Our patients often tell us they don’t like how much time it takes to floss, but flossing is so important to keeping your mouth healthy and disease-free. To get the most out of flossing, make sure you’re using the best type of floss for you and the correct technique. Read on to discover how you can choose the best type of floss for you!

When you go to the store to look for floss, chances are you’re overwhelmed by the large variety to choose from. We typically recommend that patients try a few different types of floss to discover what works best for them. In general, unwaxed floss is considered the best because the individual filaments of the floss typically clean more effectively than waxed floss where the filaments are bound together. Regardless, using floss that works for the individual is most important; Flossing in some way is better than not flossing at all!

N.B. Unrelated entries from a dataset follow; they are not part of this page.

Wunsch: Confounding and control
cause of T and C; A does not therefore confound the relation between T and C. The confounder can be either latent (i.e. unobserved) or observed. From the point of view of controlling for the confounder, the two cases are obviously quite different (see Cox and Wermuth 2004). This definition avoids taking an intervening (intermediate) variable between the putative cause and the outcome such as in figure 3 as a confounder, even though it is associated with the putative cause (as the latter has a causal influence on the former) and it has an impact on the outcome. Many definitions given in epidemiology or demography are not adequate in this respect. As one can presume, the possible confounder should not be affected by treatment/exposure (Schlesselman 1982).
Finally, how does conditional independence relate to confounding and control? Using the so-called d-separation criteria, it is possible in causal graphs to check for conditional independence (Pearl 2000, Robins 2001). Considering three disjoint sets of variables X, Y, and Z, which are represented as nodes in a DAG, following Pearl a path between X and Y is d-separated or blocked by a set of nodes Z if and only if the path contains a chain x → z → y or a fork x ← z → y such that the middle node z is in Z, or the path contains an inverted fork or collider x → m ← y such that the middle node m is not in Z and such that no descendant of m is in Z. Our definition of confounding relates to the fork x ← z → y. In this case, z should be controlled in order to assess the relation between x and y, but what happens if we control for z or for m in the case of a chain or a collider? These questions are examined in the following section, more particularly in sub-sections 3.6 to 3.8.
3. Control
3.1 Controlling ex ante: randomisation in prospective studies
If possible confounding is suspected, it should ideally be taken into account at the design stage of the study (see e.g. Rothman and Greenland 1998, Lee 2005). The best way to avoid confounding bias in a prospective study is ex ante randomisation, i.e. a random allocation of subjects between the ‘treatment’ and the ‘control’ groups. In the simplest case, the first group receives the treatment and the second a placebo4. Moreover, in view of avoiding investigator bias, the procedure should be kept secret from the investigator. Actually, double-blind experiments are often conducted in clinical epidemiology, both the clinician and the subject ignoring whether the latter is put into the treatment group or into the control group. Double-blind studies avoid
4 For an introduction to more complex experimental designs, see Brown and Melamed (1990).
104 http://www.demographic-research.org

If you have trouble reaching the back of your mouth to floss your teeth, then a floss pik with a long handle might help. You can use the handle to get a better grip on the floss while comfortably flossing the hard-to-reach areas.

If your teeth are spaced closely together, then “Glide” floss will help you floss easier and will prevent the floss from shredding.

It’s possible to floss if you have a bridge, too! Floss threaders are helpful because the soft, woven end fits comfortably under the bridge and catches debris. Small floss brushes are also helpful for keeping bridges clean.

If you have questions about flossing, or need help choosing the type of floss best for you, just ask! We love helping patients learn how to floss and will give you recommendations for flossing based on your individual schedule and lifestyle. It may also be helpful to bring the floss you’re using into Connoyer Dental so we can make sure you’re doing it in the most effective way.

Overall, flossing should be a part of your daily oral hygiene routine, so make sure you taking the time to do it; your teeth and gums will thank you!